Les facteurs de risque génétiques

La grande majorité des cas de MA correspond à des formes pour lesquelles il existe à la fois un effet de l’âge et un déterminisme multifactoriel. La part génétique de ce déterminisme est représentée par différents facteurs de risque.

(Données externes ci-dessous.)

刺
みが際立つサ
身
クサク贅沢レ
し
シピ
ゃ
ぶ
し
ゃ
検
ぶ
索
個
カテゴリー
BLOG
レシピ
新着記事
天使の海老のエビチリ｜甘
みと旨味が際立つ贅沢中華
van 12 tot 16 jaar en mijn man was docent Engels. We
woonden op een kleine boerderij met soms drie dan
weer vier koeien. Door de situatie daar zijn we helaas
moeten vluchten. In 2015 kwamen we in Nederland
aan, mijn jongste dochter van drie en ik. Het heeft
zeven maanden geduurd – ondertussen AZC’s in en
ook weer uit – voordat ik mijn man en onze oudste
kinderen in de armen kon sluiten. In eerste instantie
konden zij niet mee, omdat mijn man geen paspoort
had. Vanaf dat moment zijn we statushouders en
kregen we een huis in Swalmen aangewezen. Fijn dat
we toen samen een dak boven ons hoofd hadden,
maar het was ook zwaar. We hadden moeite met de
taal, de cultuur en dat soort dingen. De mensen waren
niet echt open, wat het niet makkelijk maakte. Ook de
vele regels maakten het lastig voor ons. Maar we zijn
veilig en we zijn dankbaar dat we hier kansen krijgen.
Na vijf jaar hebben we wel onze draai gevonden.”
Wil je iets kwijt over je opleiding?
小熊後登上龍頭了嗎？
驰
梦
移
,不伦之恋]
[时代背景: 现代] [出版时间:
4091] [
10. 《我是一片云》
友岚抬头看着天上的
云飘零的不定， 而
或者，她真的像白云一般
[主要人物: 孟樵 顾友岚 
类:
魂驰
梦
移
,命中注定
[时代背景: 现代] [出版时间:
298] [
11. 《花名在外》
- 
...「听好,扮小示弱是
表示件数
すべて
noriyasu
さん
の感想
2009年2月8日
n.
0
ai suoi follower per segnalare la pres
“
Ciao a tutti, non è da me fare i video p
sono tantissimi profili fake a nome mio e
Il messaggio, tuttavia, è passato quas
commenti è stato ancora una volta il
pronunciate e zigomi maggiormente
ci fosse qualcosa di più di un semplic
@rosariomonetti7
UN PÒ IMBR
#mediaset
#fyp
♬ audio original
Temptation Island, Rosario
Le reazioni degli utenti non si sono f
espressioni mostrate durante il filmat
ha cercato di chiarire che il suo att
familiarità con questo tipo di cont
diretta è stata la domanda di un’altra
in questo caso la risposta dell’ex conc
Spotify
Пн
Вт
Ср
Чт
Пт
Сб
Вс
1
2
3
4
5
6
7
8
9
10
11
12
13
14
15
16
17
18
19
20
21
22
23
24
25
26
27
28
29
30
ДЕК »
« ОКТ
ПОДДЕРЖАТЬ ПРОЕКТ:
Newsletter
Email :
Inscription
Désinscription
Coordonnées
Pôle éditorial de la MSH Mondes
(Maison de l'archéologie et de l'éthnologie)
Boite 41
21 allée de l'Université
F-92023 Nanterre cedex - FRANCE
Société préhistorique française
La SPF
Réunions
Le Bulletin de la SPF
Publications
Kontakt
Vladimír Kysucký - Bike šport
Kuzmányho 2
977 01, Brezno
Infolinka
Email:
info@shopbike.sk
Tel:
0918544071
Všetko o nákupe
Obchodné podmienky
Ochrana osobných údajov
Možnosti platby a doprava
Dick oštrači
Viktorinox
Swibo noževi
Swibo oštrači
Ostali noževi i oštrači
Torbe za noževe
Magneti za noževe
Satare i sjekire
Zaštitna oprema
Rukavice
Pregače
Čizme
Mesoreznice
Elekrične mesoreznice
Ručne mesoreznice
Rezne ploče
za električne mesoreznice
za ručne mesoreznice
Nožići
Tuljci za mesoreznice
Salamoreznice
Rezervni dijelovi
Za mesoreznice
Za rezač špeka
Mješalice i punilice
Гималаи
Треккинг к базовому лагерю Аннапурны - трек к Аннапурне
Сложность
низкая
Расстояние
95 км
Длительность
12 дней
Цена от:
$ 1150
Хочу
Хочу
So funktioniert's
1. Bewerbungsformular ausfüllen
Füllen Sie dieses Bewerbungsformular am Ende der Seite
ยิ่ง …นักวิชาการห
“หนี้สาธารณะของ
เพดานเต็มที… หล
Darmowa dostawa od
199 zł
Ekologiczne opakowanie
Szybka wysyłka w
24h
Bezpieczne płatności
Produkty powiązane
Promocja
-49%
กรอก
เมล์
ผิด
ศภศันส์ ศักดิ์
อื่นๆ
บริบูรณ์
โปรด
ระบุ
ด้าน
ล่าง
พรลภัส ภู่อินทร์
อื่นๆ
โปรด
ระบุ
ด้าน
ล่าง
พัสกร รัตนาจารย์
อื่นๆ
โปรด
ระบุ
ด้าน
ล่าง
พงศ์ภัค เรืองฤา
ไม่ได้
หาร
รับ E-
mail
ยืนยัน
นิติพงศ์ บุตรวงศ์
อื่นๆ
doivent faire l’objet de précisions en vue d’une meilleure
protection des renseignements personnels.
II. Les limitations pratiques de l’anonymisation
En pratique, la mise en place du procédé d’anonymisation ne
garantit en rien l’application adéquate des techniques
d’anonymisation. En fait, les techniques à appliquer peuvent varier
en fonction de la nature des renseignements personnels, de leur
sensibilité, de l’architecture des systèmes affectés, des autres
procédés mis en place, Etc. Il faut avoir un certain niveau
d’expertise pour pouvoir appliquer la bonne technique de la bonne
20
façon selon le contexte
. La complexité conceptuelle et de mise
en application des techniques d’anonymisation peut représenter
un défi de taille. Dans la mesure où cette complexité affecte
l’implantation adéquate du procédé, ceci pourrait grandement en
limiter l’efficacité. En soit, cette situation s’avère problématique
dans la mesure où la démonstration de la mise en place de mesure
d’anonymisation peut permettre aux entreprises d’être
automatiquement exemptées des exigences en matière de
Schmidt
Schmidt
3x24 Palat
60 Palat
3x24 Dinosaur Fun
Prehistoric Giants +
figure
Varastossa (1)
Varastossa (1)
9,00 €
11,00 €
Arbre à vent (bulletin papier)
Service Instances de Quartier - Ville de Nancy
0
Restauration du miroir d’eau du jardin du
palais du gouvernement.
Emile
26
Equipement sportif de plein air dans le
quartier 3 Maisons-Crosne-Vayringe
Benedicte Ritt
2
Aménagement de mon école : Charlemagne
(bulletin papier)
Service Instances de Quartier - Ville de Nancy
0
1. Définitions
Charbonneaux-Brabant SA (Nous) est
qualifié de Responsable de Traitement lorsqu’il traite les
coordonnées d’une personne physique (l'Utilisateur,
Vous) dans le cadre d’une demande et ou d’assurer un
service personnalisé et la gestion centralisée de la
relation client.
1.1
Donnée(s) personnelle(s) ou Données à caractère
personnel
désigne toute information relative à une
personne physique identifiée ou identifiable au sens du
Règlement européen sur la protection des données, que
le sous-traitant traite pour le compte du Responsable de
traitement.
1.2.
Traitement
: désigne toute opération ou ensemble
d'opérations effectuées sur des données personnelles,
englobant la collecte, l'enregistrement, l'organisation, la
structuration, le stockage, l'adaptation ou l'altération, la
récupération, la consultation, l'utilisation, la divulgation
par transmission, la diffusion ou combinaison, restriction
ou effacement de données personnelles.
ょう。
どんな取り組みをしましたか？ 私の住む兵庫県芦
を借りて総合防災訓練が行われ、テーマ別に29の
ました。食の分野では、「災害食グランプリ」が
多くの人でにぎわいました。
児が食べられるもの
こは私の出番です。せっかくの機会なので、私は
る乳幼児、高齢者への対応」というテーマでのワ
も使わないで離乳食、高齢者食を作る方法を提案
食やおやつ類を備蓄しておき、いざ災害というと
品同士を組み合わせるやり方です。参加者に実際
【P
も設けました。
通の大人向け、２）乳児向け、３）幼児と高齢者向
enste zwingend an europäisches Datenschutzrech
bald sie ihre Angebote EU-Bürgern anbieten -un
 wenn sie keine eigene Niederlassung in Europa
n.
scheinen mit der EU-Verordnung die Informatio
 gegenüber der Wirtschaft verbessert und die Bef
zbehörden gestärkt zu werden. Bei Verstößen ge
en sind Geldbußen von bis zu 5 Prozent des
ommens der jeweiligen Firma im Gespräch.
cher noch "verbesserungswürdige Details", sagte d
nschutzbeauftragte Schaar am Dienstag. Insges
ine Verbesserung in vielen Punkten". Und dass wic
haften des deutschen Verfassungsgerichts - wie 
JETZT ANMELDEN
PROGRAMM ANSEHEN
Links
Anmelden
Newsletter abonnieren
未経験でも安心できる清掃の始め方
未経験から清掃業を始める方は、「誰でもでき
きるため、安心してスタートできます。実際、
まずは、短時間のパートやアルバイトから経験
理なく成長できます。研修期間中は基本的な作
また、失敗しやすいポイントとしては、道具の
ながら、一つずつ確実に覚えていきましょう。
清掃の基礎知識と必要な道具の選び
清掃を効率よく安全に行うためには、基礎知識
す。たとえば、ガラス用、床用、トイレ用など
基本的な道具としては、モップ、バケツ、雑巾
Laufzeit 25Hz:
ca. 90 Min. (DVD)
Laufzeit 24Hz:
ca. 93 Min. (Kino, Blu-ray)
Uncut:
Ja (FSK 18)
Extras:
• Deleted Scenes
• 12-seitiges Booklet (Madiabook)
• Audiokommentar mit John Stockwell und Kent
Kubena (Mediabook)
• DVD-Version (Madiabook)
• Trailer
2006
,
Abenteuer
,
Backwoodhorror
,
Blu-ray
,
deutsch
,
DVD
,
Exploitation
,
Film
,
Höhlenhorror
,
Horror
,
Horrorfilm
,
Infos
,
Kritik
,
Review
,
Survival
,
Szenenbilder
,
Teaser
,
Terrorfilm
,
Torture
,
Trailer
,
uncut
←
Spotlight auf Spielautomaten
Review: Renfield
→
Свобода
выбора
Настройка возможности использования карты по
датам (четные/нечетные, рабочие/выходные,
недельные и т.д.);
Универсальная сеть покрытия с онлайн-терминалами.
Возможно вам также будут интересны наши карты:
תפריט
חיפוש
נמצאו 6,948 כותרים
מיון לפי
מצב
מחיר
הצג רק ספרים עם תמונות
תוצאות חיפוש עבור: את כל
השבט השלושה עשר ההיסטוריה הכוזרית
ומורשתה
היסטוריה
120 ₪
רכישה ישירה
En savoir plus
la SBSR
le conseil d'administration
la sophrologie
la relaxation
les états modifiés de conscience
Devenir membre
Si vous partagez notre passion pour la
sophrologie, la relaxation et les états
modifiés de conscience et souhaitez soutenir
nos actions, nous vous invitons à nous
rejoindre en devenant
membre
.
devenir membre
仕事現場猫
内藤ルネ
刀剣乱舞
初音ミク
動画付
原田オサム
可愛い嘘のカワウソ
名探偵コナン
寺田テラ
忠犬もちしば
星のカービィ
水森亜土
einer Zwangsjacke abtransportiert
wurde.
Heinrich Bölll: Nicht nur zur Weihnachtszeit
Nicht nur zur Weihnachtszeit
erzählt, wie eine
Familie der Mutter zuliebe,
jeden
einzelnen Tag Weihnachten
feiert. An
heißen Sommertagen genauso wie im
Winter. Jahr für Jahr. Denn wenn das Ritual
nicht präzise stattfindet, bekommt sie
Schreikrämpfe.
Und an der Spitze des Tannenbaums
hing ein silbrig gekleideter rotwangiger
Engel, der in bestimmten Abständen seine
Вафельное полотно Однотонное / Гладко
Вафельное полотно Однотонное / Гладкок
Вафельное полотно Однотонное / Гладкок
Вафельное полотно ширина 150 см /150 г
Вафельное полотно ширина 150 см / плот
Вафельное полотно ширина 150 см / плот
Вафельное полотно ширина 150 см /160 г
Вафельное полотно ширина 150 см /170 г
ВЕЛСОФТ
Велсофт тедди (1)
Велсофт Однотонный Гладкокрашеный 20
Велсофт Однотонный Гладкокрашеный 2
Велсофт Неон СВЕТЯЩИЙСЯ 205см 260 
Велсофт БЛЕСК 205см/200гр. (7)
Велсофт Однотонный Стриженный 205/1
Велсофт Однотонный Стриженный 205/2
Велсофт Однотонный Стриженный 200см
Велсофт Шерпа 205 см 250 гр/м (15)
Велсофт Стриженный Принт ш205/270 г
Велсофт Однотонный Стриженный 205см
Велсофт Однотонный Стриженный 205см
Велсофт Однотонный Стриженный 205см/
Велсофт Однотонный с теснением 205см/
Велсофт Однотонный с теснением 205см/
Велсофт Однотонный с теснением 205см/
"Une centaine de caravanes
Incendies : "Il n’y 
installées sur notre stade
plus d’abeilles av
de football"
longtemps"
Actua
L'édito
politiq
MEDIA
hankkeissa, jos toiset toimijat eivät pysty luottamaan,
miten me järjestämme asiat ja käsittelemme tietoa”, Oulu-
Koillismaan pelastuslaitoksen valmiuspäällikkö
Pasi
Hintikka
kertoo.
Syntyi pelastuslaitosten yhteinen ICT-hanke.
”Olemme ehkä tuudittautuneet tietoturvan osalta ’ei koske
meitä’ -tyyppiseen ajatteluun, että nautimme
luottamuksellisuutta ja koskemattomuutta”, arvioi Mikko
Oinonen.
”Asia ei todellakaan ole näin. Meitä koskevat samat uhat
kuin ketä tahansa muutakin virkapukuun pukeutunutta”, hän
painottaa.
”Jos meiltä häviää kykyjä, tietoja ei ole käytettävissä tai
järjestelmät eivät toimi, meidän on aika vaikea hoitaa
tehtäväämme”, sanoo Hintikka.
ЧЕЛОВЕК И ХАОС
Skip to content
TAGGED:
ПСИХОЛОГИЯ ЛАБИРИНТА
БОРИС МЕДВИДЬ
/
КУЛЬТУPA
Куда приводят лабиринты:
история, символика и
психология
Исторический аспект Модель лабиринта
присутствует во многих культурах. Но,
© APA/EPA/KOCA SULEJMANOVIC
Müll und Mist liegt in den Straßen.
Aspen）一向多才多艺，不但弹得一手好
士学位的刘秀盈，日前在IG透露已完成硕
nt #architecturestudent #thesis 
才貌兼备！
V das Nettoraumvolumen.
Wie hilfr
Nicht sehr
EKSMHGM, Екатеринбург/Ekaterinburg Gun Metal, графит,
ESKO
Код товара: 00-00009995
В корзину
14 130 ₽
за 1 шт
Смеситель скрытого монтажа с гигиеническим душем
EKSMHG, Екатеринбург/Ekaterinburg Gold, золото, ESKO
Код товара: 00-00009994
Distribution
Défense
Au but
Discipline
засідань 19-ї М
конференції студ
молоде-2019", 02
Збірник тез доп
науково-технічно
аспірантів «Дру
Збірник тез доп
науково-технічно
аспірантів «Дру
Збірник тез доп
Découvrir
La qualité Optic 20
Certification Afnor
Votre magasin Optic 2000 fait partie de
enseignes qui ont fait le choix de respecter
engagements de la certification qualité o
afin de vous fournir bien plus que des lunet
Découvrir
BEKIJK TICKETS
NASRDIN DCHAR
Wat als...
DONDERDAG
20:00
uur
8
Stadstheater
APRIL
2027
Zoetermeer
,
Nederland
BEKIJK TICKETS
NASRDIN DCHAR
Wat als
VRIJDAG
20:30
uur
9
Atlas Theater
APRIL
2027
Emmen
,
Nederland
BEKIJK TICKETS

Le premier et principal de ces facteurs est l’allèle 4 du gène APOE (APOE4) codant pour l’apolipoprotéine E. L’importance de ce facteur de risque est tout à fait certaine : 10 % des porteurs d’un allèle APOE4 ayant atteint l'âge de 75 ans auront développé une MA et 33% des porteurs homozygotes APOE4/E4 ayant atteint l'âge de 75 ans auront développé une MA. Dans la population générale caucasienne de plus de 54 ans, la proportion de porteur d’un allèle APOE4  est de 24 %, et homozygote APOE4/E4 de 2% (moyenne des méta-analyses sur AlzGene).
 
Par la suite, de grandes études d’association pangénomique ou Genome Wide Association Study « GWAS » ont été initiées.  En France, ces études menées par l’équipe INSERM UMR744 dirigée par le Pr Philippe Amouyel (site internet) à travers des collaborations internationales de haut-niveaux (International Genomics of Alzheimer’s Project IGAP) ont identifié des polymorphismes sur plusieurs autres gènes : CLU (également appelé APOJ), PICALM, CR1 et BIN1 conférant un risque quantifié avec des Odds-ratio de l’ordre de 1.10 à 1.20.
 
Enfin en 2012, a été mis en évidence un nouveau facteur de risque de magnitude comparable à celle de l’APOE4 mais beaucoup plus rare : le gène TREM2. Les résultats permettent de retenir que le variant p.Arg47His de TREM2 constitue un nouveau facteur de risque de développer la MA dans les formes sporadiques. La fréquence de ce facteur de risque reste toutefois très rare : <0,5% en population générale.